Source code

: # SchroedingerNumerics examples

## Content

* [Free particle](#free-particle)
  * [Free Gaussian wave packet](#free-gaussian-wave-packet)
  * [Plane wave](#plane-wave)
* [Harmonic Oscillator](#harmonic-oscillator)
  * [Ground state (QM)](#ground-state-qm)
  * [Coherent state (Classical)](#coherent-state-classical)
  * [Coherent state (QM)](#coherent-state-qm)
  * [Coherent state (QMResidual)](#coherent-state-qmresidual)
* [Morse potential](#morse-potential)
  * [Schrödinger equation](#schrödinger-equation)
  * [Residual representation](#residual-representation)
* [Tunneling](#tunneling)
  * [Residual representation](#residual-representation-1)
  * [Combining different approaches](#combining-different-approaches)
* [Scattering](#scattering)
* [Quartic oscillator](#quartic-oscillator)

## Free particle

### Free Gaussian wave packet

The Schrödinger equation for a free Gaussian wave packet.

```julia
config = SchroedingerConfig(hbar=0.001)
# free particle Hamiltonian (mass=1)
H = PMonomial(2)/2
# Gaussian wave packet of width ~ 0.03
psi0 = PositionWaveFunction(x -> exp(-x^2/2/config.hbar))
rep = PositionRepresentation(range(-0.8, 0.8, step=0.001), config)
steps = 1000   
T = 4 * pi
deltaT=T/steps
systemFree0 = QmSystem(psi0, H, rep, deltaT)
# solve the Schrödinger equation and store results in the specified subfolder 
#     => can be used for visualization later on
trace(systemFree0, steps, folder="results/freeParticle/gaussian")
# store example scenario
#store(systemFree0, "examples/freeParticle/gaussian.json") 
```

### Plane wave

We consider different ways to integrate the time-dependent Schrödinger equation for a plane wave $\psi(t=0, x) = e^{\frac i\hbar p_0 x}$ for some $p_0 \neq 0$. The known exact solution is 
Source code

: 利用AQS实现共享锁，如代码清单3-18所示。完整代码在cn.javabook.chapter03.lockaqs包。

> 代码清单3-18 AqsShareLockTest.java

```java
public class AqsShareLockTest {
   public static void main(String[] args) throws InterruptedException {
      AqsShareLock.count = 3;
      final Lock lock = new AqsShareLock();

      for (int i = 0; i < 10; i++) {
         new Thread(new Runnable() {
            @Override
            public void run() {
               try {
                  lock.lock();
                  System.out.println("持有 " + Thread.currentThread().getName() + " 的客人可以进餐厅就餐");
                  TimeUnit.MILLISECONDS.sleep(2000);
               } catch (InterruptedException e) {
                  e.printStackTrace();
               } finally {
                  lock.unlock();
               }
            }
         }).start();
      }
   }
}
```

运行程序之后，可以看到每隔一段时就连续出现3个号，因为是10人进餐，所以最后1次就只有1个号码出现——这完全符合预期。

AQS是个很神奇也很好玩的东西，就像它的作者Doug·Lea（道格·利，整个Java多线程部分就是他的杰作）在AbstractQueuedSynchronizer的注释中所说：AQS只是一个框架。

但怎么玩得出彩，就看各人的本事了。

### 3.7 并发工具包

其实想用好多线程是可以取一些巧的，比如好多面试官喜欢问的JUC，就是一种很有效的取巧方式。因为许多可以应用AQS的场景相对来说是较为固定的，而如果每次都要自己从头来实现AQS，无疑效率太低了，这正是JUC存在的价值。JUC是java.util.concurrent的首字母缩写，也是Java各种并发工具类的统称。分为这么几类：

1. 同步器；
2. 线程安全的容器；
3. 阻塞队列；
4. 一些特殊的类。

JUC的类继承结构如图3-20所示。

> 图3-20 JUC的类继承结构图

ASSIGNMENT ▸ Please give back all of the material above exactly as it was written.

EXERCISE SOLUTION ▸
Source code

: # SchroedingerNumerics examples

## Content

* [Free particle](#free-particle)
  * [Free Gaussian wave packet](#free-gaussian-wave-packet)
  * [Plane wave](#plane-wave)
* [Harmonic Oscillator](#harmonic-oscillator)
  * [Ground state (QM)](#ground-state-qm)
  * [Coherent state (Classical)](#coherent-state-classical)
  * [Coherent state (QM)](#coherent-state-qm)
  * [Coherent state (QMResidual)](#coherent-state-qmresidual)
* [Morse potential](#morse-potential)
  * [Schrödinger equation](#schrödinger-equation)
  * [Residual representation](#residual-representation)
* [Tunneling](#tunneling)
  * [Residual representation](#residual-representation-1)
  * [Combining different approaches](#combining-different-approaches)
* [Scattering](#scattering)
* [Quartic oscillator](#quartic-oscillator)

## Free particle

### Free Gaussian wave packet

The Schrödinger equation for a free Gaussian wave packet.

```julia
config = SchroedingerConfig(hbar=0.001)
# free particle Hamiltonian (mass=1)
H = PMonomial(2)/2
# Gaussian wave packet of width ~ 0.03
psi0 = PositionWaveFunction(x -> exp(-x^2/2/config.hbar))
rep = PositionRepresentation(range(-0.8, 0.8, step=0.001), config)
steps = 1000   
T = 4 * pi
deltaT=T/steps
systemFree0 = QmSystem(psi0, H, rep, deltaT)
# solve the Schrödinger equation and store results in the specified subfolder 
#     => can be used for visualization later on
trace(systemFree0, steps, folder="results/freeParticle/gaussian")
# store example scenario
#store(systemFree0, "examples/freeParticle/gaussian.json") 
```

### Plane wave

We consider different ways to integrate the time-dependent Schrödinger equation for a plane wave $\psi(t=0, x) = e^{\frac i\hbar p_0 x}$ for some $p_0 \neq 0$. The known exact solution is 
Source code

: 利用AQS实现共享锁，如代码清单3-18所示。完整代码在cn.javabook.chapter03.lockaqs包。

> 代码清单3-18 AqsShareLockTest.java

```java
public class AqsShareLockTest {
   public static void main(String[] args) throws InterruptedException {
      AqsShareLock.count = 3;
      final Lock lock = new AqsShareLock();

      for (int i = 0; i < 10; i++) {
         new Thread(new Runnable() {
            @Override
            public void run() {
               try {
                  lock.lock();
                  System.out.println("持有 " + Thread.currentThread().getName() + " 的客人可以进餐厅就餐");
                  TimeUnit.MILLISECONDS.sleep(2000);
               } catch (InterruptedException e) {
                  e.printStackTrace();
               } finally {
                  lock.unlock();
               }
            }
         }).start();
      }
   }
}
```

运行程序之后，可以看到每隔一段时就连续出现3个号，因为是10人进餐，所以最后1次就只有1个号码出现——这完全符合预期。

AQS是个很神奇也很好玩的东西，就像它的作者Doug·Lea（道格·利，整个Java多线程部分就是他的杰作）在AbstractQueuedSynchronizer的注释中所说：AQS只是一个框架。

但怎么玩得出彩，就看各人的本事了。

### 3.7 并发工具包

其实想用好多线程是可以取一些巧的，比如好多面试官喜欢问的JUC，就是一种很有效的取巧方式。因为许多可以应用AQS的场景相对来说是较为固定的，而如果每次都要自己从头来实现AQS，无疑效率太低了，这正是JUC存在的价值。JUC是java.util.concurrent的首字母缩写，也是Java各种并发工具类的统称。分为这么几类：

1. 同步器；
2. 线程安全的容器；
3. 阻塞队列；
4. 一些特殊的类。

JUC的类继承结构如图3-20所示。

> 图3-20 JUC的类继承结构图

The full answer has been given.